The world is not a safer place, as our politicians promised at the time. It's, if anything, a worse place for most people.
Before I go on, let me say something to those who will be offended and stop reading halfway. Just because someone is critical of, say, your nation, does not mean they're wrong, or biased. It could mean your nation is on the wrong track. Getting in a huff won't solve the problem.
Back to the facts.
Palestine, the goad that drives the Islamic world to terrorism, is in a worse state than ever. Israel, driven by the same fears that drive the US, has not taken the terrifying, courageous and necessary leap toward co-operation, and after some brief gestures in that direction, their strongest backers have not pressured them to do so. America ,by the way, should take a good look at how dreadful everyday life is for Israeli civilians. This is where the US's current foreign policy is taking their nation.
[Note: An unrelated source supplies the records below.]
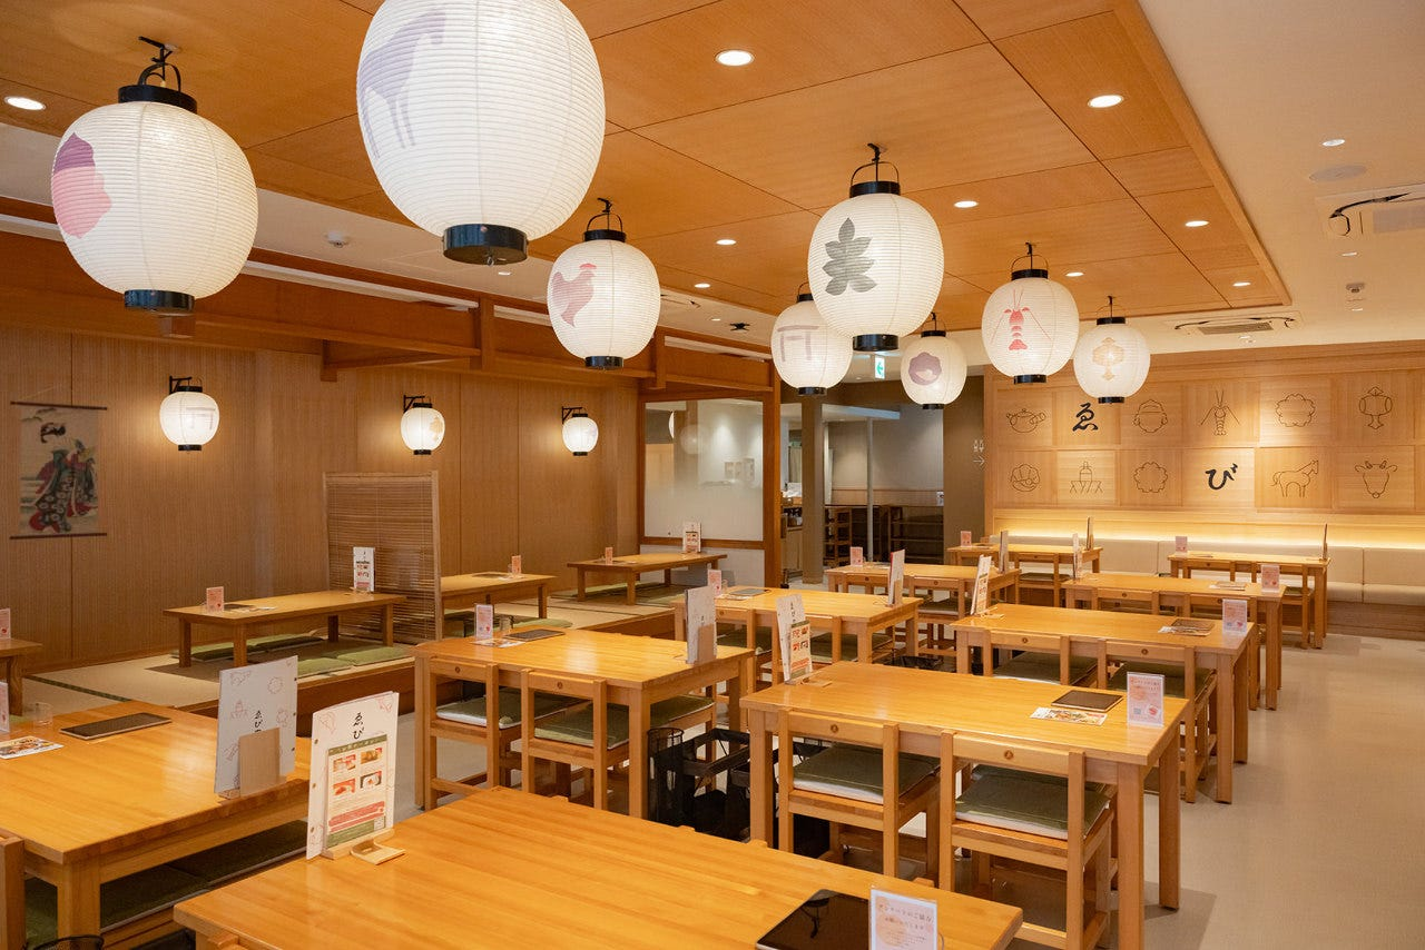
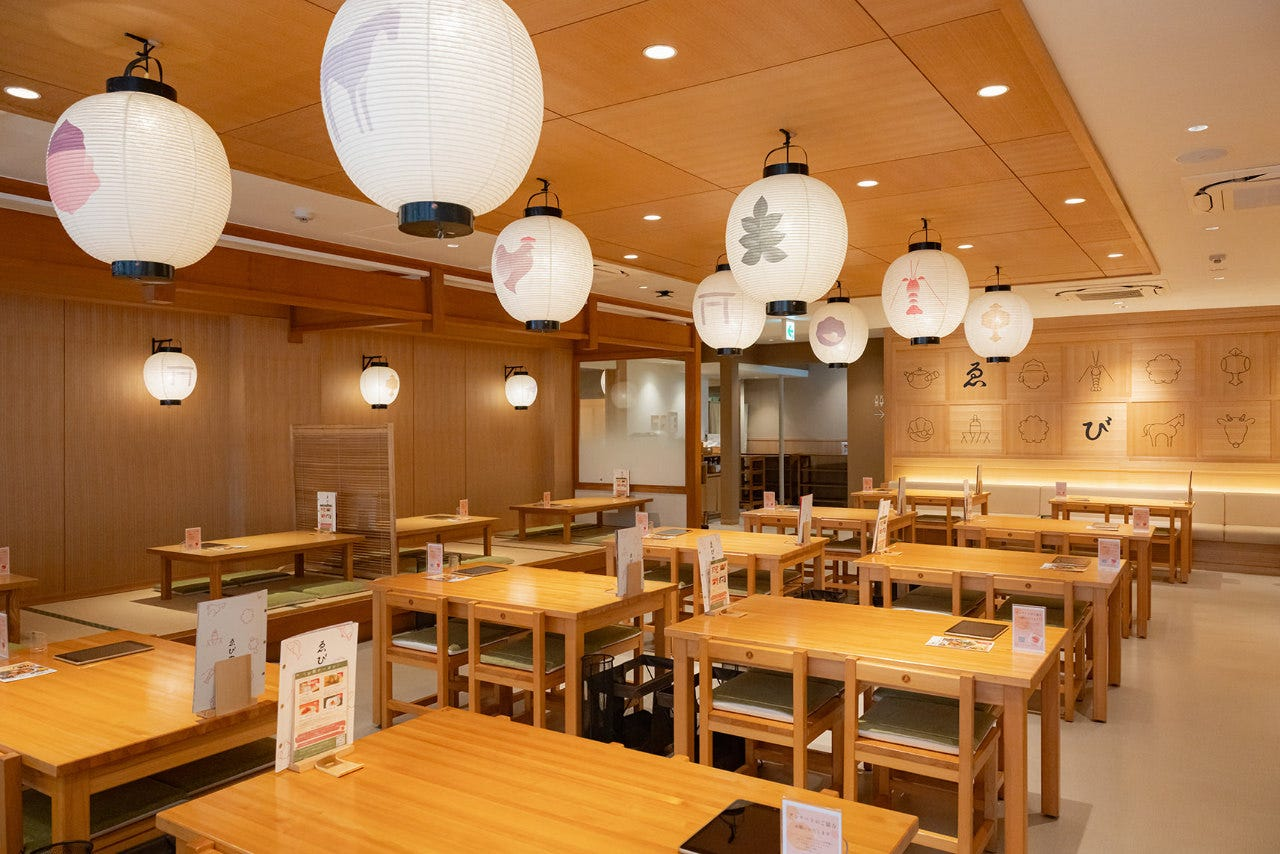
- wall scroll [8,384,109,541]
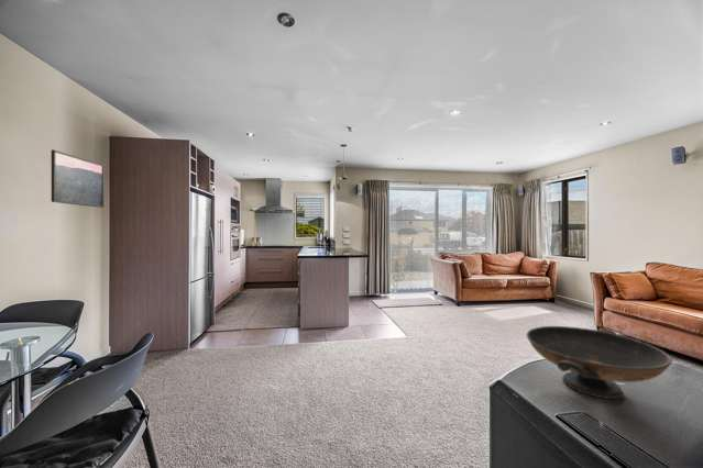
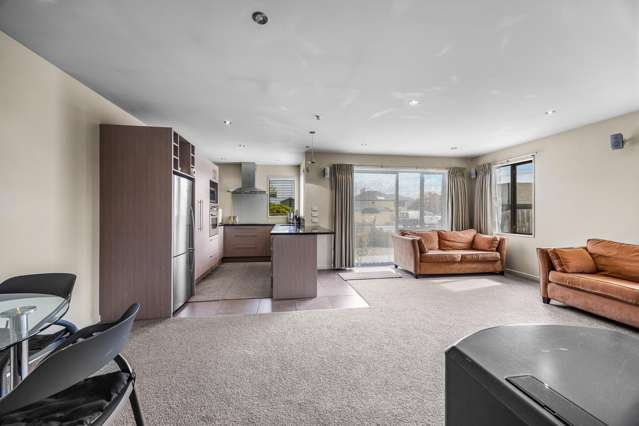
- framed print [51,148,106,209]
- decorative bowl [525,325,673,400]
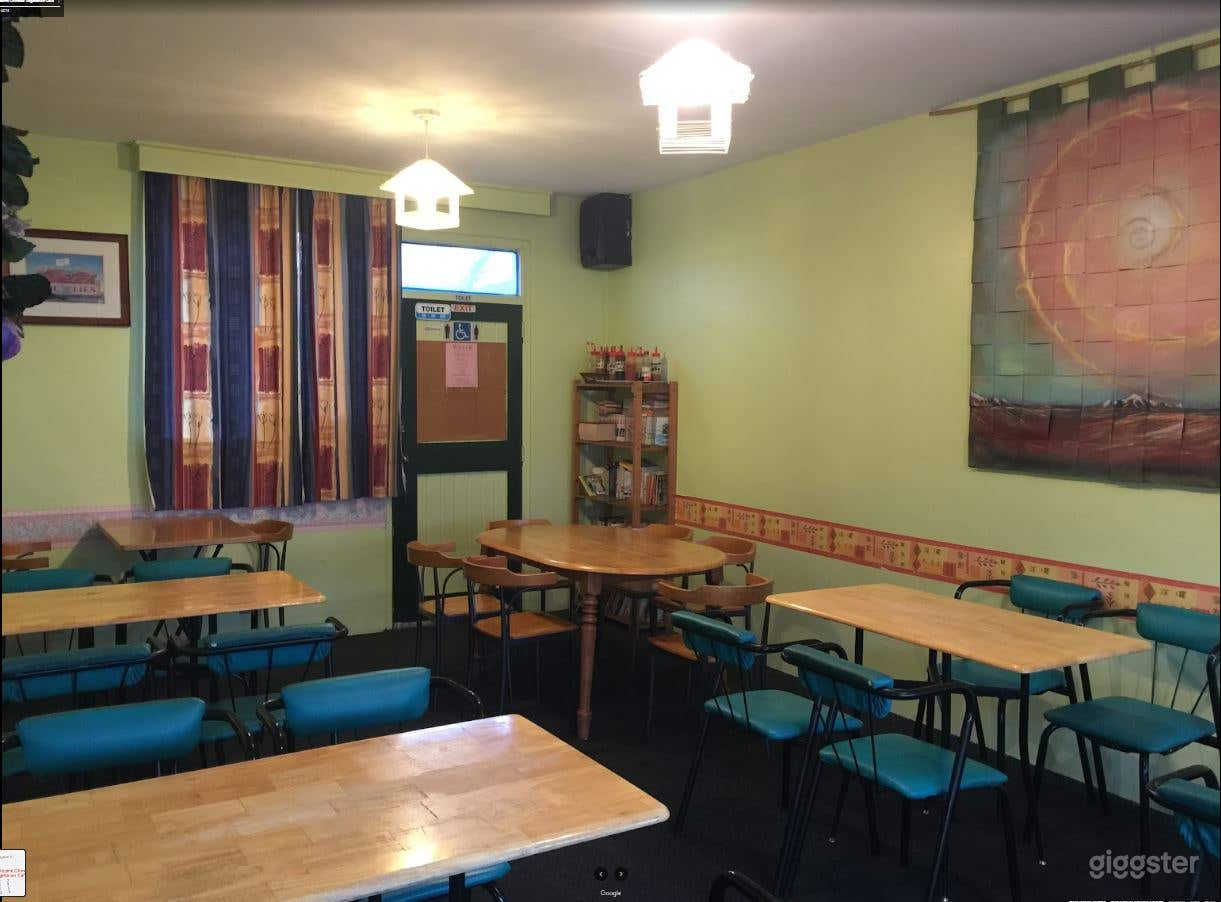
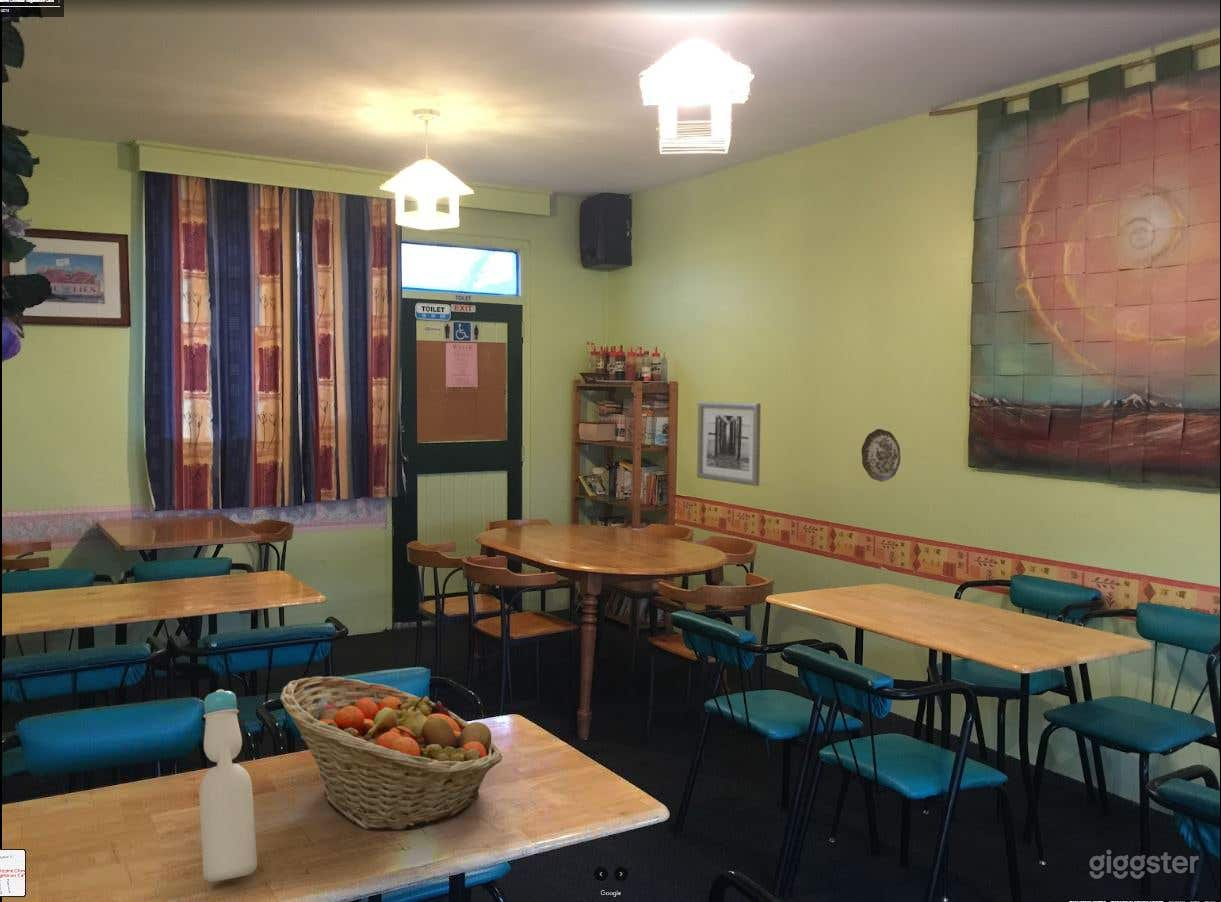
+ bottle [198,689,258,883]
+ wall art [696,401,762,487]
+ fruit basket [278,675,503,831]
+ decorative plate [860,428,901,483]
The impetus toward war continues in Iraq. Americans seem to want it, and George Bush wants it (to finish what Daddy started, maybe?). Tony Blair, perhaps trying to be more "presidential", is trying to persuade a skeptical British public that such a war is a good idea. I don't think he'll succeed. Will he commit the UK anyway?
Climate change continues, unabated, because the worst polluter has yet another reason not to care. Yesterday it was floods in France, and the drought in Africa continues unreported, while the richest nation in the world drives its SUVs with the flag at half-mast.
And (lower on the list, since it kills no-one directly) my native land, blinded by fury, has lost hold of its guiding principles. Where is the liberty and justice for all? I await the trials of the people in Camp X-Ray, currently in a most unpleasant legal limbo. I await the restoration of genuine freedom of speech, where the right to say what you like even if it is unpopular is protected. I await the return of the mindset that made America a true beacon of liberty to the world, before she became obsessed, before she discovered that she could do so many things and forgot to ask if she should.
I am filled with sadness for the thousands who died a year ago. But I am also filled with sadness for the thousands who died offscreen, getting up not in comfortable, secure homes but in refugee camps and sun-scorched farms. These people mattered too, and were beloved of their families too. They were innocent, and they were heartbreakingly brave in the face of terrible adversity, but where are their parades and their memorials?